[Items from a dataset]
============

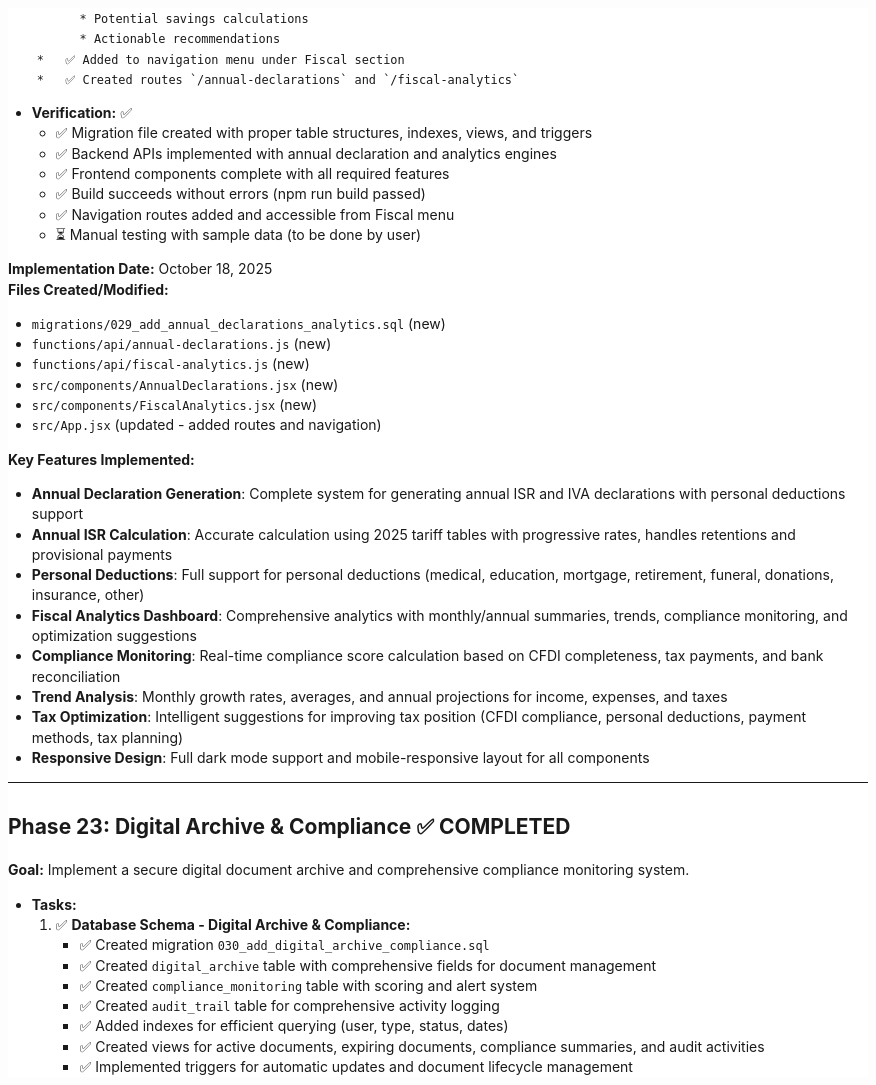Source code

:               * Potential savings calculations
              * Actionable recommendations
        *   ✅ Added to navigation menu under Fiscal section
        *   ✅ Created routes `/annual-declarations` and `/fiscal-analytics`

*   **Verification:** ✅
    *   ✅ Migration file created with proper table structures, indexes, views, and triggers
    *   ✅ Backend APIs implemented with annual declaration and analytics engines
    *   ✅ Frontend components complete with all required features
    *   ✅ Build succeeds without errors (npm run build passed)
    *   ✅ Navigation routes added and accessible from Fiscal menu
    *   ⏳ Manual testing with sample data (to be done by user)

**Implementation Date:** October 18, 2025  
**Files Created/Modified:**
- `migrations/029_add_annual_declarations_analytics.sql` (new)
- `functions/api/annual-declarations.js` (new)
- `functions/api/fiscal-analytics.js` (new)
- `src/components/AnnualDeclarations.jsx` (new)
- `src/components/FiscalAnalytics.jsx` (new)
- `src/App.jsx` (updated - added routes and navigation)

**Key Features Implemented:**
- **Annual Declaration Generation**: Complete system for generating annual ISR and IVA declarations with personal deductions support
- **Annual ISR Calculation**: Accurate calculation using 2025 tariff tables with progressive rates, handles retentions and provisional payments
- **Personal Deductions**: Full support for personal deductions (medical, education, mortgage, retirement, funeral, donations, insurance, other)
- **Fiscal Analytics Dashboard**: Comprehensive analytics with monthly/annual summaries, trends, compliance monitoring, and optimization suggestions
- **Compliance Monitoring**: Real-time compliance score calculation based on CFDI completeness, tax payments, and bank reconciliation
- **Trend Analysis**: Monthly growth rates, averages, and annual projections for income, expenses, and taxes
- **Tax Optimization**: Intelligent suggestions for improving tax position (CFDI compliance, personal deductions, payment methods, tax planning)
- **Responsive Design**: Full dark mode support and mobile-responsive layout for all components

---

## Phase 23: Digital Archive & Compliance ✅ COMPLETED

**Goal:** Implement a secure digital document archive and comprehensive compliance monitoring system.

*   **Tasks:**
    1.  ✅ **Database Schema - Digital Archive & Compliance:**
        *   ✅ Created migration `030_add_digital_archive_compliance.sql`
        *   ✅ Created `digital_archive` table with comprehensive fields for document management
        *   ✅ Created `compliance_monitoring` table with scoring and alert system
        *   ✅ Created `audit_trail` table for comprehensive activity logging
        *   ✅ Added indexes for efficient querying (user, type, status, dates)
        *   ✅ Created views for active documents, expiring documents, compliance summaries, and audit activities
        *   ✅ Implemented triggers for automatic updates and document lifecycle management
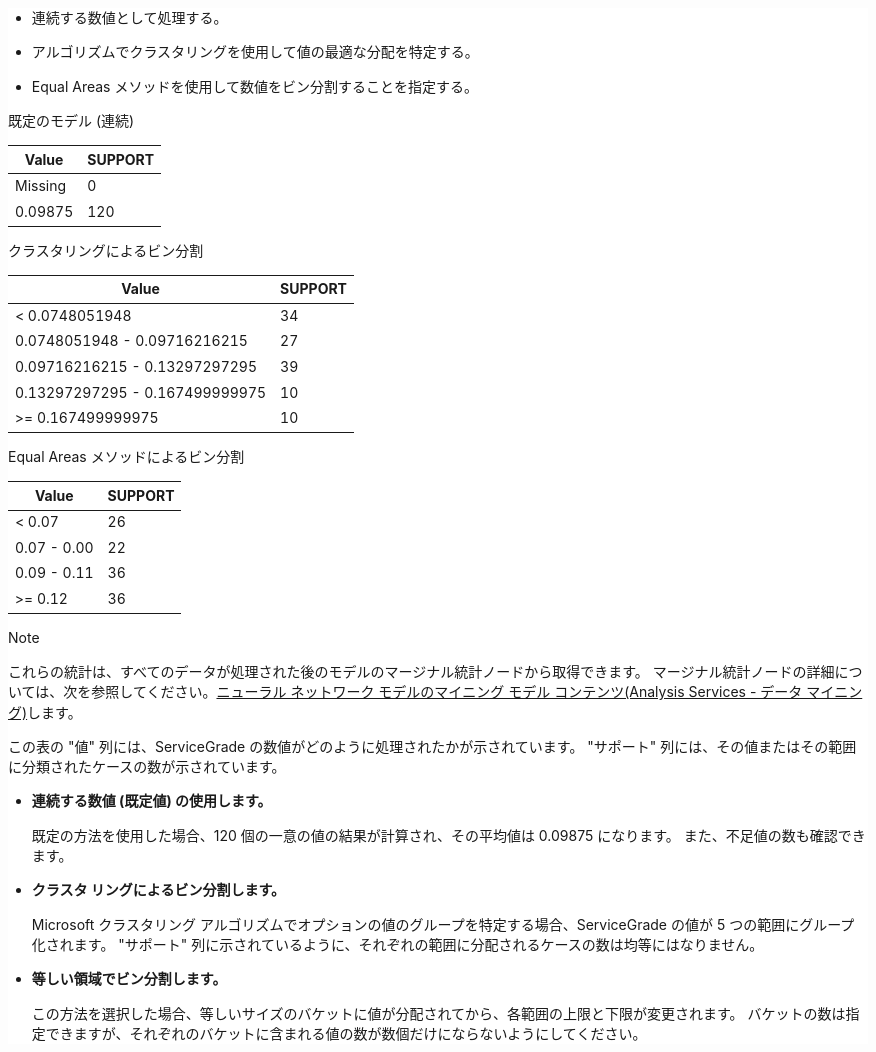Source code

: -   連続する数値として処理する。  
  
-   アルゴリズムでクラスタリングを使用して値の最適な分配を特定する。  
  
-   Equal Areas メソッドを使用して数値をビン分割することを指定する。  
  
 既定のモデル (連続)  
  
|Value|SUPPORT|  
|-----------|-------------|  
|Missing|0|  
|0.09875|120|  
  
 クラスタリングによるビン分割  
  
|Value|SUPPORT|  
|-----------|-------------|  
|\< 0.0748051948|34|  
|0.0748051948 - 0.09716216215|27|  
|0.09716216215 - 0.13297297295|39|  
|0.13297297295 - 0.167499999975|10|  
|>= 0.167499999975|10|  
  
 Equal Areas メソッドによるビン分割  
  
|Value|SUPPORT|  
|-----------|-------------|  
|\< 0.07|26|  
|0.07 - 0.00|22|  
|0.09 - 0.11|36|  
|>= 0.12|36|  
  
> [!NOTE]  
>  これらの統計は、すべてのデータが処理された後のモデルのマージナル統計ノードから取得できます。 マージナル統計ノードの詳細については、次を参照してください。[ニューラル ネットワーク モデルのマイニング モデル コンテンツ&#40;Analysis Services - データ マイニング&#41;](../../2014/analysis-services/data-mining/mining-model-content-for-neural-network-models-analysis-services-data-mining.md)します。  
  
 この表の "値" 列には、ServiceGrade の数値がどのように処理されたかが示されています。 "サポート" 列には、その値またはその範囲に分類されたケースの数が示されています。  
  
-   **連続する数値 (既定値) の使用します。**  
  
     既定の方法を使用した場合、120 個の一意の値の結果が計算され、その平均値は 0.09875 になります。 また、不足値の数も確認できます。  
  
-   **クラスタ リングによるビン分割します。**  
  
     Microsoft クラスタリング アルゴリズムでオプションの値のグループを特定する場合、ServiceGrade の値が 5 つの範囲にグループ化されます。 "サポート" 列に示されているように、それぞれの範囲に分配されるケースの数は均等にはなりません。  
  
-   **等しい領域でビン分割します。**  
  
     この方法を選択した場合、等しいサイズのバケットに値が分配されてから、各範囲の上限と下限が変更されます。 バケットの数は指定できますが、それぞれのバケットに含まれる値の数が数個だけにならないようにしてください。  
  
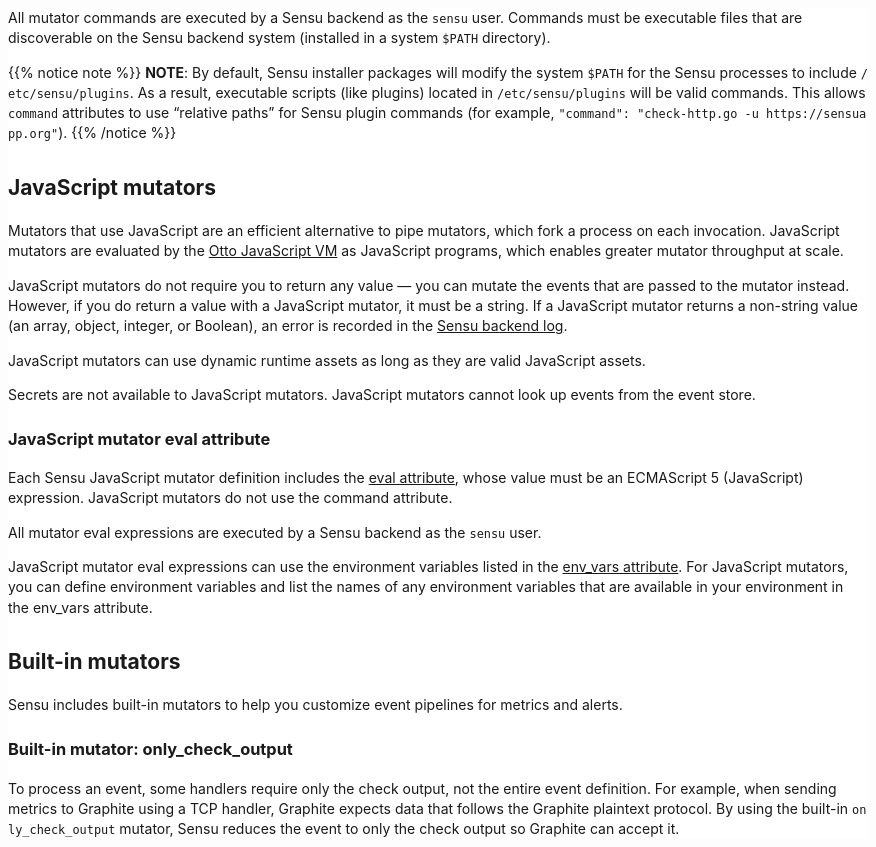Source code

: All mutator commands are executed by a Sensu backend as the `sensu` user.
Commands must be executable files that are discoverable on the Sensu backend system (installed in a system `$PATH` directory).

{{% notice note %}}
**NOTE**: By default, Sensu installer packages will modify the system `$PATH` for the Sensu processes to include `/etc/sensu/plugins`.
As a result, executable scripts (like plugins) located in `/etc/sensu/plugins` will be valid commands.
This allows `command` attributes to use “relative paths” for Sensu plugin commands (for example, `"command": "check-http.go -u https://sensuapp.org"`).
{{% /notice %}}

## JavaScript mutators

Mutators that use JavaScript are an efficient alternative to pipe mutators, which fork a process on each invocation.
JavaScript mutators are evaluated by the [Otto JavaScript VM][19] as JavaScript programs, which enables greater mutator throughput at scale.

JavaScript mutators do not require you to return any value &mdash; you can mutate the events that are passed to the mutator instead.
However, if you do return a value with a JavaScript mutator, it must be a string.
If a JavaScript mutator returns a non-string value (an array, object, integer, or Boolean), an error is recorded in the [Sensu backend log][20].

JavaScript mutators can use dynamic runtime assets as long as they are valid JavaScript assets.

Secrets are not available to JavaScript mutators.
JavaScript mutators cannot look up events from the event store.

### JavaScript mutator eval attribute

Each Sensu JavaScript mutator definition includes the [eval attribute][22], whose value must be an ECMAScript 5 (JavaScript) expression.
JavaScript mutators do not use the command attribute.

All mutator eval expressions are executed by a Sensu backend as the `sensu` user.

JavaScript mutator eval expressions can use the environment variables listed in the [env_vars attribute][25].
For JavaScript mutators, you can define environment variables and list the names of any environment variables that are available in your environment in the env_vars attribute.

## Built-in mutators

Sensu includes built-in mutators to help you customize event pipelines for metrics and alerts.

### Built-in mutator: only_check_output

To process an event, some handlers require only the check output, not the entire event definition.
For example, when sending metrics to Graphite using a TCP handler, Graphite expects data that follows the Graphite plaintext protocol.
By using the built-in `only_check_output` mutator, Sensu reduces the event to only the check output so Graphite can accept it.


[1]: ../../../plugins/assets/
[2]: #metadata-attributes
[3]: ../../../operations/control-access/namespaces/
[4]: ../../../plugins/use-assets-to-install-plugins/
[5]: ../../../sensuctl/create-manage-resources/#create-resources
[6]: #spec-attributes
[7]: https://regex101.com/r/zo9mQU/2
[8]: ../../../api/#response-filtering
[9]: ../../../sensuctl/filter-responses/
[10]: ../../../operations/manage-secrets/secrets/
[11]: ../../../operations/manage-secrets/secrets-providers/
[12]: ../../observe-filter/filters/
[13]: ../../../web-ui/search#search-for-labels
[14]: ../../../operations/manage-secrets/secrets-management/
[15]: ../../../web-ui/search/
[16]: ../
[17]: ../../../observability-pipeline/
[18]: #javascript-mutators
[19]: https://github.com/robertkrimen/otto
[20]: ../../observe-schedule/backend/#event-logging
[21]: #pipe-mutators
[22]: #eval-attribute
[23]: #add-new-event-attributes-with-javascript-mutators
[24]: #combine-existing-attributes-with-javascript-mutators
[25]: #env-vars-attribute
[26]: ../../../release-notes/#652-release-notes
[27]: ../../observe-process/pipelines/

============

• WHAT IS NEEDED
Since the copy must exclude the pictures, transcribe only the text of the records, word for word.

• RESULT OF THIS EXERCISE
Source code

:               * Potential savings calculations
              * Actionable recommendations
        *   ✅ Added to navigation menu under Fiscal section
        *   ✅ Created routes `/annual-declarations` and `/fiscal-analytics`

*   **Verification:** ✅
    *   ✅ Migration file created with proper table structures, indexes, views, and triggers
    *   ✅ Backend APIs implemented with annual declaration and analytics engines
    *   ✅ Frontend components complete with all required features
    *   ✅ Build succeeds without errors (npm run build passed)
    *   ✅ Navigation routes added and accessible from Fiscal menu
    *   ⏳ Manual testing with sample data (to be done by user)

**Implementation Date:** October 18, 2025  
**Files Created/Modified:**
- `migrations/029_add_annual_declarations_analytics.sql` (new)
- `functions/api/annual-declarations.js` (new)
- `functions/api/fiscal-analytics.js` (new)
- `src/components/AnnualDeclarations.jsx` (new)
- `src/components/FiscalAnalytics.jsx` (new)
- `src/App.jsx` (updated - added routes and navigation)

**Key Features Implemented:**
- **Annual Declaration Generation**: Complete system for generating annual ISR and IVA declarations with personal deductions support
- **Annual ISR Calculation**: Accurate calculation using 2025 tariff tables with progressive rates, handles retentions and provisional payments
- **Personal Deductions**: Full support for personal deductions (medical, education, mortgage, retirement, funeral, donations, insurance, other)
- **Fiscal Analytics Dashboard**: Comprehensive analytics with monthly/annual summaries, trends, compliance monitoring, and optimization suggestions
- **Compliance Monitoring**: Real-time compliance score calculation based on CFDI completeness, tax payments, and bank reconciliation
- **Trend Analysis**: Monthly growth rates, averages, and annual projections for income, expenses, and taxes
- **Tax Optimization**: Intelligent suggestions for improving tax position (CFDI compliance, personal deductions, payment methods, tax planning)
- **Responsive Design**: Full dark mode support and mobile-responsive layout for all components

---

## Phase 23: Digital Archive & Compliance ✅ COMPLETED

**Goal:** Implement a secure digital document archive and comprehensive compliance monitoring system.

*   **Tasks:**
    1.  ✅ **Database Schema - Digital Archive & Compliance:**
        *   ✅ Created migration `030_add_digital_archive_compliance.sql`
        *   ✅ Created `digital_archive` table with comprehensive fields for document management
        *   ✅ Created `compliance_monitoring` table with scoring and alert system
        *   ✅ Created `audit_trail` table for comprehensive activity logging
        *   ✅ Added indexes for efficient querying (user, type, status, dates)
        *   ✅ Created views for active documents, expiring documents, compliance summaries, and audit activities
        *   ✅ Implemented triggers for automatic updates and document lifecycle management
Source code

: -   連続する数値として処理する。  
  
-   アルゴリズムでクラスタリングを使用して値の最適な分配を特定する。  
  
-   Equal Areas メソッドを使用して数値をビン分割することを指定する。  
  
 既定のモデル (連続)  
  
|Value|SUPPORT|  
|-----------|-------------|  
|Missing|0|  
|0.09875|120|  
  
 クラスタリングによるビン分割  
  
|Value|SUPPORT|  
|-----------|-------------|  
|\< 0.0748051948|34|  
|0.0748051948 - 0.09716216215|27|  
|0.09716216215 - 0.13297297295|39|  
|0.13297297295 - 0.167499999975|10|  
|>= 0.167499999975|10|  
  
 Equal Areas メソッドによるビン分割  
  
|Value|SUPPORT|  
|-----------|-------------|  
|\< 0.07|26|  
|0.07 - 0.00|22|  
|0.09 - 0.11|36|  
|>= 0.12|36|  
  
> [!NOTE]  
>  これらの統計は、すべてのデータが処理された後のモデルのマージナル統計ノードから取得できます。 マージナル統計ノードの詳細については、次を参照してください。[ニューラル ネットワーク モデルのマイニング モデル コンテンツ&#40;Analysis Services - データ マイニング&#41;](../../2014/analysis-services/data-mining/mining-model-content-for-neural-network-models-analysis-services-data-mining.md)します。  
  
 この表の "値" 列には、ServiceGrade の数値がどのように処理されたかが示されています。 "サポート" 列には、その値またはその範囲に分類されたケースの数が示されています。  
  
-   **連続する数値 (既定値) の使用します。**  
  
     既定の方法を使用した場合、120 個の一意の値の結果が計算され、その平均値は 0.09875 になります。 また、不足値の数も確認できます。  
  
-   **クラスタ リングによるビン分割します。**  
  
     Microsoft クラスタリング アルゴリズムでオプションの値のグループを特定する場合、ServiceGrade の値が 5 つの範囲にグループ化されます。 "サポート" 列に示されているように、それぞれの範囲に分配されるケースの数は均等にはなりません。  
  
-   **等しい領域でビン分割します。**  
  
     この方法を選択した場合、等しいサイズのバケットに値が分配されてから、各範囲の上限と下限が変更されます。 バケットの数は指定できますが、それぞれのバケットに含まれる値の数が数個だけにならないようにしてください。  
  
Source code

: All mutator commands are executed by a Sensu backend as the `sensu` user.
Commands must be executable files that are discoverable on the Sensu backend system (installed in a system `$PATH` directory).

{{% notice note %}}
**NOTE**: By default, Sensu installer packages will modify the system `$PATH` for the Sensu processes to include `/etc/sensu/plugins`.
As a result, executable scripts (like plugins) located in `/etc/sensu/plugins` will be valid commands.
This allows `command` attributes to use “relative paths” for Sensu plugin commands (for example, `"command": "check-http.go -u https://sensuapp.org"`).
{{% /notice %}}

## JavaScript mutators

Mutators that use JavaScript are an efficient alternative to pipe mutators, which fork a process on each invocation.
JavaScript mutators are evaluated by the [Otto JavaScript VM][19] as JavaScript programs, which enables greater mutator throughput at scale.

JavaScript mutators do not require you to return any value &mdash; you can mutate the events that are passed to the mutator instead.
However, if you do return a value with a JavaScript mutator, it must be a string.
If a JavaScript mutator returns a non-string value (an array, object, integer, or Boolean), an error is recorded in the [Sensu backend log][20].

JavaScript mutators can use dynamic runtime assets as long as they are valid JavaScript assets.

Secrets are not available to JavaScript mutators.
JavaScript mutators cannot look up events from the event store.

### JavaScript mutator eval attribute

Each Sensu JavaScript mutator definition includes the [eval attribute][22], whose value must be an ECMAScript 5 (JavaScript) expression.
JavaScript mutators do not use the command attribute.

All mutator eval expressions are executed by a Sensu backend as the `sensu` user.

JavaScript mutator eval expressions can use the environment variables listed in the [env_vars attribute][25].
For JavaScript mutators, you can define environment variables and list the names of any environment variables that are available in your environment in the env_vars attribute.

## Built-in mutators

Sensu includes built-in mutators to help you customize event pipelines for metrics and alerts.

### Built-in mutator: only_check_output

To process an event, some handlers require only the check output, not the entire event definition.
For example, when sending metrics to Graphite using a TCP handler, Graphite expects data that follows the Graphite plaintext protocol.
By using the built-in `only_check_output` mutator, Sensu reduces the event to only the check output so Graphite can accept it.


[1]: ../../../plugins/assets/
[2]: #metadata-attributes
[3]: ../../../operations/control-access/namespaces/
[4]: ../../../plugins/use-assets-to-install-plugins/
[5]: ../../../sensuctl/create-manage-resources/#create-resources
[6]: #spec-attributes
[7]: https://regex101.com/r/zo9mQU/2
[8]: ../../../api/#response-filtering
[9]: ../../../sensuctl/filter-responses/
[10]: ../../../operations/manage-secrets/secrets/
[11]: ../../../operations/manage-secrets/secrets-providers/
[12]: ../../observe-filter/filters/
[13]: ../../../web-ui/search#search-for-labels
[14]: ../../../operations/manage-secrets/secrets-management/
[15]: ../../../web-ui/search/
[16]: ../
[17]: ../../../observability-pipeline/
[18]: #javascript-mutators
[19]: https://github.com/robertkrimen/otto
[20]: ../../observe-schedule/backend/#event-logging
[21]: #pipe-mutators
[22]: #eval-attribute
[23]: #add-new-event-attributes-with-javascript-mutators
[24]: #combine-existing-attributes-with-javascript-mutators
[25]: #env-vars-attribute
[26]: ../../../release-notes/#652-release-notes
[27]: ../../observe-process/pipelines/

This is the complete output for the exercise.